TEXTO FORNECIDO ▸
Palavras-chave: melancolia; história; subjetividade
A tristeza pode matar. No entanto, se a comoção que a causou não é
mortal, ela então se dilui nas veias e se funde nas células, modificando pouco
a pouco a percepção sensível e psicológica da realidade. Com o tempo, a
tristeza se transforma em melancolia, essa consciência à distância de tudo,
alérgica à vida laboriosa e agitada, mas resolutamente observadora.
Frédéric
Schiffter
“O soberano representa
a história. Toma em mãos os acontecimentos históricos como um cetro” (p. 59),
afirma Benjamin, tão logo inicia sua análise propriamente dita do drama barroco
alemão. E, mais ou menos cem páginas depois, complementará sua definição para a
figura do soberano da seguinte forma: “O príncipe é o paradigma do melancólico.
Nada ilustra melhor a fragilidade da criatura do que o fato de também ele estar
sujeito a ela” (BENJAMIN, 2011, p. 147). A melancolia, um estado de espírito
tão pessoal, habitualmente compreendido como algo especificamente restrito ao
âmbito da vida humana, quando aplicado desta maneira à história, ou à figura
que representa à história, dá a pensar que tipo de relação se pode estabelecer
entre história e vida a partir deste elemento comum: a melancolia. A busca destas
possíveis relações será também necessariamente uma crítica à compreensão
tradicional de história como progressão linear, bem como à compreensão
tradicional de “vida pessoal” como perdurar do sujeito íntegro, fixo, uno,
racional e consciente. Seguiremos neste texto, portanto, a bela interpretação
de Katia Muricy, quando afirma que, na obra de Benjamin, “a vida pessoal e a
história entrelaçam-se como memória de cacos, de ruínas” (MURICY, 1998, p. 12)

LISTAGEM ▸
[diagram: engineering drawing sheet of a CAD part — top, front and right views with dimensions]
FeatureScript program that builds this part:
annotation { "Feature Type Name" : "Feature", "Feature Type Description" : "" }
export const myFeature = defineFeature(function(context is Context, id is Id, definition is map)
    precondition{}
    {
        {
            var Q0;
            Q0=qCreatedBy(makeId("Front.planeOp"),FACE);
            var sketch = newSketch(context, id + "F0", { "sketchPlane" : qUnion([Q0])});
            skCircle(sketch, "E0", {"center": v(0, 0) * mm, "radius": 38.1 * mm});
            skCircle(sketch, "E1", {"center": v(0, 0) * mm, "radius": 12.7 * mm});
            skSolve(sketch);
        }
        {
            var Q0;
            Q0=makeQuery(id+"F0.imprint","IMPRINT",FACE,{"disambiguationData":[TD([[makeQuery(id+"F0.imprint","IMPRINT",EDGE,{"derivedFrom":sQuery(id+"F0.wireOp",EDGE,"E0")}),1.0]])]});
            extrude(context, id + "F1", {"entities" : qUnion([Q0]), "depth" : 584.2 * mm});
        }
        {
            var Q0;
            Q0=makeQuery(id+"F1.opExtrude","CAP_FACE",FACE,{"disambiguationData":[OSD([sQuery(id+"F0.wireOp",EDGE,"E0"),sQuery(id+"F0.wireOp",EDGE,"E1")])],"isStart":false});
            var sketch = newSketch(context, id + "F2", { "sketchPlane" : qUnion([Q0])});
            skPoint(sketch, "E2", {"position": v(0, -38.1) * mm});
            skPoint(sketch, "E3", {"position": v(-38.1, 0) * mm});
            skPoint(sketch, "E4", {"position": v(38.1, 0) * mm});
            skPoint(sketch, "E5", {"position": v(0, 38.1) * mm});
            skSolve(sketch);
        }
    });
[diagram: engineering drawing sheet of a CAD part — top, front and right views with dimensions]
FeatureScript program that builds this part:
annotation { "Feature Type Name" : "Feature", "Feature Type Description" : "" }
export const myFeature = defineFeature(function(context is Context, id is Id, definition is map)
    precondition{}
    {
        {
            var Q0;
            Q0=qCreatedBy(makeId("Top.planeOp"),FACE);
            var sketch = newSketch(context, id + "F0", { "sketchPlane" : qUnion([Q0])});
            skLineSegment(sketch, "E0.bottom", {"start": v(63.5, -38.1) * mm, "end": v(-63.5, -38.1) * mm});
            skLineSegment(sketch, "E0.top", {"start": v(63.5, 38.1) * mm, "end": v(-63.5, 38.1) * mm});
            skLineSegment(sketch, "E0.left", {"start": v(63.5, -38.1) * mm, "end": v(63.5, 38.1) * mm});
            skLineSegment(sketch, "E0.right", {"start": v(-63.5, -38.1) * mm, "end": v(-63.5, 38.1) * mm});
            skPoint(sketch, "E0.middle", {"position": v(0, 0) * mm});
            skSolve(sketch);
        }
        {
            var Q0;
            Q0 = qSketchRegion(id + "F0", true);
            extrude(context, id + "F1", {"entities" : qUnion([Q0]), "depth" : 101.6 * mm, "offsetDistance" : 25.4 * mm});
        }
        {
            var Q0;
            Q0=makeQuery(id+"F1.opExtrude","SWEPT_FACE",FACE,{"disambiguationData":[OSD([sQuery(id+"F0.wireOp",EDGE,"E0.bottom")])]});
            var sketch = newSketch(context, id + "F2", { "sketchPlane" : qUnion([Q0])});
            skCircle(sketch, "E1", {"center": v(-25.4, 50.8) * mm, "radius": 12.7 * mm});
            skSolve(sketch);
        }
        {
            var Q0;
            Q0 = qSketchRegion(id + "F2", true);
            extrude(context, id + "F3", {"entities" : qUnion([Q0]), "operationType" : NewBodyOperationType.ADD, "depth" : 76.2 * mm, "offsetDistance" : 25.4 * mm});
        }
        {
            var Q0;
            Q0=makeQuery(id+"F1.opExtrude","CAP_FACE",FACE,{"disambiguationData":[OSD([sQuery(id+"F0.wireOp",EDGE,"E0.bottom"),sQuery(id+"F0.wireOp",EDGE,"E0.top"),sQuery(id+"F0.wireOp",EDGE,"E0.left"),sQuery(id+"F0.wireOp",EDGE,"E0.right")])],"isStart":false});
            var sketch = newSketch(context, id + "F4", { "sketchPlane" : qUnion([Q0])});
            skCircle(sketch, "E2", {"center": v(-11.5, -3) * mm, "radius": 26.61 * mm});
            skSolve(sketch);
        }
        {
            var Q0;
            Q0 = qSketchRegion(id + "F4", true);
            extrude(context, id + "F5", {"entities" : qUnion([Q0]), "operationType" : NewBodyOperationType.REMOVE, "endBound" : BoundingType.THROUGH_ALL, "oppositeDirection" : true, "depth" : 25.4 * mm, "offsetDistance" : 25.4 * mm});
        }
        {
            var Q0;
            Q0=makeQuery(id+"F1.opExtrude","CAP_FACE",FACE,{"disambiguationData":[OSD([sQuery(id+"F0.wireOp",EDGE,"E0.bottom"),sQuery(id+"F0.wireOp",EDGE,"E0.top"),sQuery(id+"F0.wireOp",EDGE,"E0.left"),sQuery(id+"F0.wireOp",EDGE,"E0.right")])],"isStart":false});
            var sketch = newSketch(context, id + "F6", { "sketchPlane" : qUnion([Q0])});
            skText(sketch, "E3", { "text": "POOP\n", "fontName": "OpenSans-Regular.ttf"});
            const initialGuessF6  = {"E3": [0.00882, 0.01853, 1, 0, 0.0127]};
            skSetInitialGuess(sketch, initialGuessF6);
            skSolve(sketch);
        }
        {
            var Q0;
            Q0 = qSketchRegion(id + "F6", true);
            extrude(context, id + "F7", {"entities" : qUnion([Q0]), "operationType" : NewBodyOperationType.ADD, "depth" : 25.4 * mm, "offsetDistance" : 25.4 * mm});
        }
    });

INSTRUÇÕES ▸
1: Liste todos os termos que, no texto sobre melancolia e história, caracterizam o sujeito na compreensão tradicional de "vida pessoal".
2: Por favor, dê sequência ao texto sobre melancolia e história a partir da última frase apresentada.

RESPOSTAS ▸
1: íntegro, fixo, uno, racional, consciente

2:
Em
Origem do drama trágico alemão,
Benjamin não simplesmente analisa um determinado gênero estético, mas constrói
uma ideia, a própria ideia de drama trágico alemão. A partir da imersão no
conteúdo material, neste caso, a imersão no estudo das peças singulares,
Benjamin, enquanto crítico-filósofo, não apenas extrai de exemplos particulares
uma síntese universal representada por um conceito genérico, mas constrói uma
ideia que, tal qual uma constelação, mantém vivo o brilho dos fenômenos
singulares que figuram tensionados nas extremidades.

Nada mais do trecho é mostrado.